Other Republican campaigns and their supporters are trying to make an issue out of Fred Thompson's innovative use of Web video to communicate his message. See the snark in New Hampshire GOP chairman Fergus Cullen's color commentary:
"Maybe the times have changed, and the Webcast and his celebrity are enough. Maybe he and his tactics are the wave of the future," Cullen said, adding a stinging comparison between Thompson and the failed 1985 launch of a new Coca-Cola formula. "Or maybe he's the New Coke."
My Man Mitt called it the "Max Headroom" campaign back in June:
However, this is one of the critical questions in political campaign history. Will a predominately virtual campaign make the same impact as pressing the flesh?
I remain convinced that it will not and cannot.
And even John McCain got in a subtle dig at Thompson's supposedly absent, "virtual" campaign in the last debate:
SEN. MCCAIN: Well, I think that’s a decision that Fred should make. Maybe we’re up past his bedtime, but the point is -- (interrupted by laughter). You know, one thing I know about New Hampshire and I know well is that the people of New Hampshire expect to see you. They expect to see you a lot, and they expect to see you at townhall meetings and at places all over this great state of New Hampshire. And they expect to see you before they make up their mind.
Now, maybe this has more to do with the privileged position of the early states, but it comes across as hostile indifference towards the medium of the kind we saw during the YouTube debate fight. Nobody had a problem when Hillary and Obama announced online, so why is it an issue when a Republican does the same? Regardless of which candidate you support, we should not be creating incentives against running outside-the-box campaigns -- especially with all that we are up against next year.
These critics rely on the straw man argument that Thompson plans to run the majority of his campaign through Web-based contacts, something Fred's folks have labored pretty hard to knock down. Look at Fred's rollout this last week. A 15 minute Web video followed by five days of retail campaigning in Iowa, New Hampshire, and South Carolina. Fifteen minutes versus five days. That's an out-of-touch Web-based campaign?
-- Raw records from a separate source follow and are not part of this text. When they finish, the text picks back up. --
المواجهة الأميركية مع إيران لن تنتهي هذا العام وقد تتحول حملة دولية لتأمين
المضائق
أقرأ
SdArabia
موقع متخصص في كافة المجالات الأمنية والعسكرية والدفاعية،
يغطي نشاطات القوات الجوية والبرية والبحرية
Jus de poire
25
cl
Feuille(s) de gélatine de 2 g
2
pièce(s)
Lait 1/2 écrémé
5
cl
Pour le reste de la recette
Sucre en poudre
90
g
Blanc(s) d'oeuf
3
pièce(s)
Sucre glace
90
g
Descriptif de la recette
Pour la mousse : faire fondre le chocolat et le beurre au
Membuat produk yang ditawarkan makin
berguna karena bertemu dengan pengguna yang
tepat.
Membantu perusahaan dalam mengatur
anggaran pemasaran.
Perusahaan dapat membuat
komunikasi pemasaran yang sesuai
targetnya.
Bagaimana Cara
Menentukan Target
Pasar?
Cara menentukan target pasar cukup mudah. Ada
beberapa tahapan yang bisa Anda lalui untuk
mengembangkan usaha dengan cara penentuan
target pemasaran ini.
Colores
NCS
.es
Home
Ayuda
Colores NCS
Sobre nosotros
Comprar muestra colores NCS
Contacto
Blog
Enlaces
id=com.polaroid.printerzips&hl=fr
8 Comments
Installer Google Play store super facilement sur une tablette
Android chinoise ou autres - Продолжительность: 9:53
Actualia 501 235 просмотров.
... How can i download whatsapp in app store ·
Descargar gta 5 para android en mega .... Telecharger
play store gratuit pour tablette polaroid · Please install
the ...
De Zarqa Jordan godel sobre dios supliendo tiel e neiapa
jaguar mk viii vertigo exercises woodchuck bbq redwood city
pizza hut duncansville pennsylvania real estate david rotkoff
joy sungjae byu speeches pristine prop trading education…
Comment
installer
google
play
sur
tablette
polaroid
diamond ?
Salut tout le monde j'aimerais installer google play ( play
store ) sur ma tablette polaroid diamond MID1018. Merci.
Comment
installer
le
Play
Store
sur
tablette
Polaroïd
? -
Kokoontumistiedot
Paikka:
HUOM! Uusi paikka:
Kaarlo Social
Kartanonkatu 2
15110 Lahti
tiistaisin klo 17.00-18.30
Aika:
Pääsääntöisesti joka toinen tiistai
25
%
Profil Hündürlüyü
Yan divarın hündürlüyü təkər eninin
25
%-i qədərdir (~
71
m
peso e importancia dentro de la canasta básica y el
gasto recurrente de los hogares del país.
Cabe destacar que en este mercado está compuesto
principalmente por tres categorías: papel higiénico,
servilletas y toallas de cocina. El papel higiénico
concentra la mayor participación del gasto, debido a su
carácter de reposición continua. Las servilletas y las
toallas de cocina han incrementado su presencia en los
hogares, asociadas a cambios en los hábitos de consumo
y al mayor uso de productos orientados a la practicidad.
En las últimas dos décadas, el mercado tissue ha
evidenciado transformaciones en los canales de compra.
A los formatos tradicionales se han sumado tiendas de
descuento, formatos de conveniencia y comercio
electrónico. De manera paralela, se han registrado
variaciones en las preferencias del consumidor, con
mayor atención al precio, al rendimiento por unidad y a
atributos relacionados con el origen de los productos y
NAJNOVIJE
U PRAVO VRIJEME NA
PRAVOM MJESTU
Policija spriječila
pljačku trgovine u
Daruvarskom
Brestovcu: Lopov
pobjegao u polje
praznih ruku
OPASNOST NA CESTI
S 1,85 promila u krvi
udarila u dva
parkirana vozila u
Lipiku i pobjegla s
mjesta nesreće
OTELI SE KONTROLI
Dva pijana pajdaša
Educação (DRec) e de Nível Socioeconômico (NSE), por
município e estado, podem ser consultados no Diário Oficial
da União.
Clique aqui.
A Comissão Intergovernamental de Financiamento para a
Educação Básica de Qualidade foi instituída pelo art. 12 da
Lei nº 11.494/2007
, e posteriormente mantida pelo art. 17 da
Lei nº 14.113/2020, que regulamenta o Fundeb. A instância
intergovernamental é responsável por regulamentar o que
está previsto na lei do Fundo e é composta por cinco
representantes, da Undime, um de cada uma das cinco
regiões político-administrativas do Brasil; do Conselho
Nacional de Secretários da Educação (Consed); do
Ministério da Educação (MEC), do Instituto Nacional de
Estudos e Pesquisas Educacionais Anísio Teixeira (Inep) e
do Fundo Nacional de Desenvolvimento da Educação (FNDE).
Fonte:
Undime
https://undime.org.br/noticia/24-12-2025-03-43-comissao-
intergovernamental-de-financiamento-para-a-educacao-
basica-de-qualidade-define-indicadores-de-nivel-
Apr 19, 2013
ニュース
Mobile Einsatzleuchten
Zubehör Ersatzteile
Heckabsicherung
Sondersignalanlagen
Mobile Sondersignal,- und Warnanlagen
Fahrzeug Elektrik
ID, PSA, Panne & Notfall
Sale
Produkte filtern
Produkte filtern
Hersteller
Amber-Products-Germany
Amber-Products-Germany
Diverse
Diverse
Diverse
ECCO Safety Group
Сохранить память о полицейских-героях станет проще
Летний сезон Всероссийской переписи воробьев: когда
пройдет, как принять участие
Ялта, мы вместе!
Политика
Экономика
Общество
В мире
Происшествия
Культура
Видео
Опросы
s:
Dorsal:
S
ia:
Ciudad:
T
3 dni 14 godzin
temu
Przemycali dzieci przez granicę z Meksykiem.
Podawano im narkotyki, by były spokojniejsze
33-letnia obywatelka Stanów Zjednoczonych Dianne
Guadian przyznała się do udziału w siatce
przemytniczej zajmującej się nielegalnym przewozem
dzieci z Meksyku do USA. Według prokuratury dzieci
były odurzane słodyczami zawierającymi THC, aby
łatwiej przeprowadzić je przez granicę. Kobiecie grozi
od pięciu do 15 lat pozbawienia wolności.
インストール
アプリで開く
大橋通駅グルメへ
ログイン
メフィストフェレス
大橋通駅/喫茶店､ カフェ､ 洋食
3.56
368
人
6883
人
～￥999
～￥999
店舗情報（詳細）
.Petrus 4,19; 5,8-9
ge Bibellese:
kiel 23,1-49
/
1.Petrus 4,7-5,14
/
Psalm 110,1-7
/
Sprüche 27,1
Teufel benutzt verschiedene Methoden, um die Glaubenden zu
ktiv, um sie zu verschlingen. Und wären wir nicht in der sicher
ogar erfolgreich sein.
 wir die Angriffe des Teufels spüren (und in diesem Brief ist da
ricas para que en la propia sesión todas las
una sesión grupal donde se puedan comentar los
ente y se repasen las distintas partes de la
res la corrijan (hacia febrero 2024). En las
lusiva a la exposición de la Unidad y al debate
Presidential candidates need to be on the road constantly. What's wrong with giving them a chance to talk with the rest of us in between stops, or using live video to bring the early state action into February 5th computer rooms? Technology shouldn't necessarily mean the demise of the early primaries, but it does enable the candidates to market themselves in a national primary situation, something they just won't have the money to do on TV.
Fred's critics are scapegoating his use of the Internet, and making the Republican Party look technophobic in the process. As we showed recently, that kind of message is no longer appreciated, and all the incentives are now on the side of an aggressive Internet strategy. I mean, does anyone seriously think someone is going to vote against a guy in 2008 because he makes aggressive use of the Internet?
Hillary Clinton will be able to raise at least $150 million on the Internet to drown us in the General. We should give Fred credit for trying. We're going to need the thousands of new online donors and volunteers he's recruited through this, even if he's not the nominee.